実は最近、私の息子がスケートで遊んでいて転倒、激しく頭を打って帰って来ました。安静に寝かせていましたが気分が悪いと訴えたため、夜中に私が救急病院まで連れて行きました。そこで、CTスキャンなどの検査を受けたところ、小さな頭内出血があることが判明、その病院から救急車で脳神経外科医がいる大きな病院に転院し緊急入院しました。

幸い一晩で自宅安静することが認められ、その後おかげさまで完治して元気になりました。

驚いたのは病院からの請求書を見た時です。2つの病院での検査費用、転院のための高度医療装置付きの救急車利用費用の総額はなんと約120万円、一晩の検査と観察入院費用がこんなにもかかってしまったのです。

米系のある医療保険に加入していますので最終的な自己負担は20万円ほどになりそうですが、正直、予想していなかった金額でした。最初駆け込んだ救急病院では、CTスキャン、血液検査、体重測定で約50万円請求されましたが、保険会社の監査では適切な請求とのことでした。

************

§ やること:
上にある息子のけがと医療費の文章を、最後の文のあとから書き進めてください。

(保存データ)
************

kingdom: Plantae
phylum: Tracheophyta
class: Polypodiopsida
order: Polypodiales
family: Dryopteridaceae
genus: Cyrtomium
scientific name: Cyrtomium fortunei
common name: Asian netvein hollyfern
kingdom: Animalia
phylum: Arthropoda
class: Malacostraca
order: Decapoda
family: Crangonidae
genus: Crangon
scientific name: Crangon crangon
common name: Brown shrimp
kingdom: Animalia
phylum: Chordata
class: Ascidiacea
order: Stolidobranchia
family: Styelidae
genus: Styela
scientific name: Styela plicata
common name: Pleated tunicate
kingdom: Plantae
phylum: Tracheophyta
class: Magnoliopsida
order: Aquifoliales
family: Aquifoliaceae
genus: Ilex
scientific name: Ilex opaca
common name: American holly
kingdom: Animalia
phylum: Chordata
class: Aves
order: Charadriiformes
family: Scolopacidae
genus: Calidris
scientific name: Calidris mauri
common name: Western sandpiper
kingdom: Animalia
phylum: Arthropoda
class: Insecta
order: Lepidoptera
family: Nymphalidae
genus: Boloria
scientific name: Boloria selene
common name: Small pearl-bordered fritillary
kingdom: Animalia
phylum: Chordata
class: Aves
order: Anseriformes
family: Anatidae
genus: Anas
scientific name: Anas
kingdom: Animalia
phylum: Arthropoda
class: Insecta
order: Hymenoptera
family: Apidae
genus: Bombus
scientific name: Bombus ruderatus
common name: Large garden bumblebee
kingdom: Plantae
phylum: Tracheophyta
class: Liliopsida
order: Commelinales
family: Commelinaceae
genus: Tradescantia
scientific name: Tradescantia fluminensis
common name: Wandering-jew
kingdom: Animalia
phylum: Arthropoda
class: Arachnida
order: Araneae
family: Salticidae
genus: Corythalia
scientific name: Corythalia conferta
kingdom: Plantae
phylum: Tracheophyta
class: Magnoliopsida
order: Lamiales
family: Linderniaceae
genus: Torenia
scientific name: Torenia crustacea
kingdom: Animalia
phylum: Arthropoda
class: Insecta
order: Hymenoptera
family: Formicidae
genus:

************

§ 課題の答え:
保険制度が徹底している日本とは違い、個人または会社で保険に加入していない限り米国ではこのような医療費は全て自己負担で(65歳以上の老齢保険加入者は除く)、医療保険等に加入していない無保険者は、米国の全人口の約15%(約46百万人)もいると見られています。

今後米国の失業率は当面上昇し続け、無保険者は増えていくことは間違いありません。

人道上の措置として医療機関は急患への治療対応を当然行ないます。テレビドラマでも有名なシーンとなった緊急治療室(ER)に息も絶え絶えで運び込まれる患者に保険加入の有無を確認しようもありませんから。でも、患者が無保険なため支払われない費用は、連邦、州政府が補填するか、補填されない分は医療コストに転嫁し広く一般の患者負担とするため、医療費は全体的に高くなってしまいます。

今般の米国自動車メーカー破綻の背景にも、年金や医療保険債務問題があります。GMなど米国の自動車会社は過去、組合と労働協約を更新する毎に、現役社員だけではなく退職者の医療保険費用負担を合意していました。しかし、退職者の平均寿命が延び医療保険コストは雪だるま式に増えて、本来は研究開発などに振り向けるべきキャッシュが医療保険負担に消え、企業競争力は長きにわたり低下し続けました。

オバマ大統領は医療コストの効果的な削減を実現させたいと演説で確約していましたが、医療関連業界の様々な利害を乗り越えてこれを実現していくのは相当大変なことでしょう。しかし、今や医療費削減に取り組まずに経済問題の解決は不可能だといえます。

幸い大事に至らずこの程度の費用で済んだことを私は感謝すべきかも知れませんが、今回、自分の懐に衝撃を感じて初めて米国の医療費問題を実感しました。オバマ政権の今後の対応に注目して行きたいと思います。